Sonoma County economic development chief a driving force in 30 years of local business advances
In the 1980s, a campus task force determined Sonoma State University lacked the ability to start its own engineering program.
Finally, in 2000 a master’s program in engineering began at the Rohnert Park campus, followed five years later with undergraduate courses. Starting the program required collecting $8 million in outside financial aid and persuading top California education officials that the SSU program wouldn’t hurt nearby state universities with their own engineering offerings.
Saeid Rahimi, a former dean of SSU’s School of Science and Technology, said the massive effort wouldn’t have succeeded without the help of the Sonoma County Economic Development Board and its longtime executive director, Ben Stone.
“Ben Stone was instrumental in all of this,” said Rahimi, who was part of the university’s team to develop the engineering program. Stone, he said, helped bring together a group of “ingenious people” from education, government and business who strongly believed an engineering program would benefit local students, workers and tech companies.
Today, the SSU program educates about 150 undergrads and 10 graduate students per year and remains a much-cited accomplishment of the county’s economic development board, a government agency known for its work with start-up businesses and entire industry sectors here. And Stone, its 67-year-old bespectacled leader, is for many the board’s public face.
“Ben and economic development, it’s almost the same word,” said Brett Martinez, president and CEO of Santa Rosa-based Redwood Credit Union. “You just don’t think about one without the other.”
“He gets things done,” Martinez said. “The man has a gift for bringing together diverse leaders from around the community to address common business problems. And when it comes to his staff, he “surrounds himself with some amazing talent.”
For more than 30 years, Stone has led the economic board, helping it transition from a one-man operation when he was hired to an agency of 12 staff members.
To business leaders, Stone and the board matter partly because they produce reports that compile key data about the county’s residents and business sectors.
The agency also has tackled several countywide challenges. Its efforts, starting in 1997, helped create a single tourism agency, now known as Sonoma County Tourism. In the fall, it helped form an employers’ housing council to lobby for and possibly help finance new workforce housing projects, at a time when the county’s lack of affordable houses and apartments has become a crisis.

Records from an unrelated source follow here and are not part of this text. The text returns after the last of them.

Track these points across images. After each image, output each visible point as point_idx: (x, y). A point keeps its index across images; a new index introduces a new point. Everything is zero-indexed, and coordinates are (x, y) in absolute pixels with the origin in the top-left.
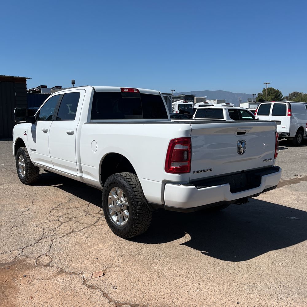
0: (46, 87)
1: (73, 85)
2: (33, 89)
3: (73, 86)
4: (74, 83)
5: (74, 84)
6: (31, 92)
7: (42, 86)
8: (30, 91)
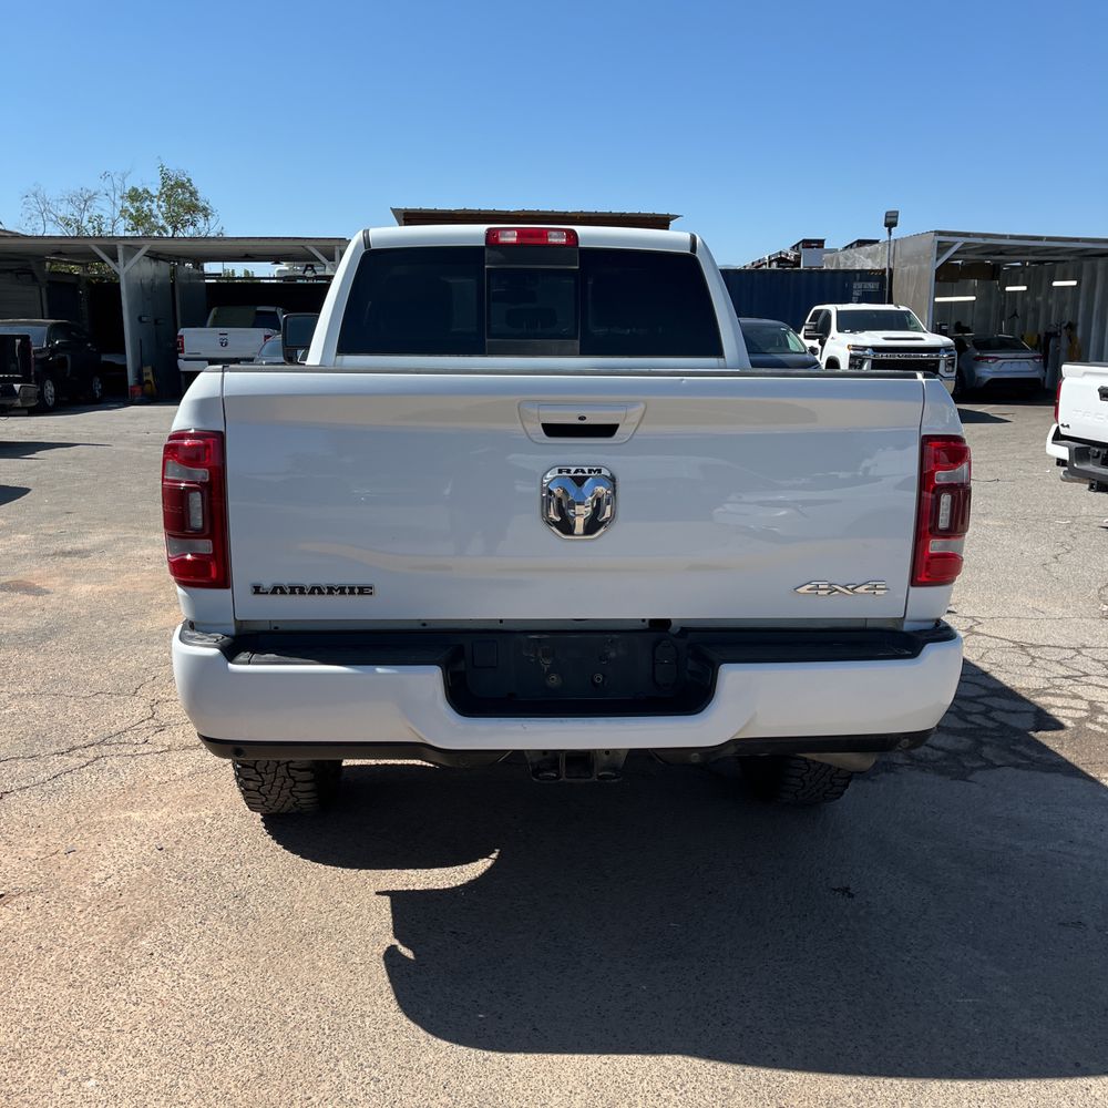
0: (820, 243)
1: (890, 231)
2: (781, 253)
3: (890, 234)
4: (895, 225)
5: (893, 229)
6: (774, 265)
7: (807, 244)
8: (770, 262)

Stone and staff also have been credited with looking for new business trends. Since 2013, they have studied and determined the economic spillover effects from Russian River Brewing Co.’s annual February two-week release of popular craft beer Pliny the Younger Triple IPA — total $3.3 million this year. And this spring they reported that the county’s outdoor recreation industry brings in $731 million a year.
“We value people like Ben Stone because he’s always been so omniscient,” said Al Coppin, president of Santa Rosa brokerage Keegan & Coppin/Oncor International.
The economic development board has long provided commercial real estate brokerages with key data to help potential clients assess the county’s business opportunities, he said.
“You couldn’t ask for a better economic development guy,” Coppin said of Stone, calling him an excellent communicator and a consummate gentleman.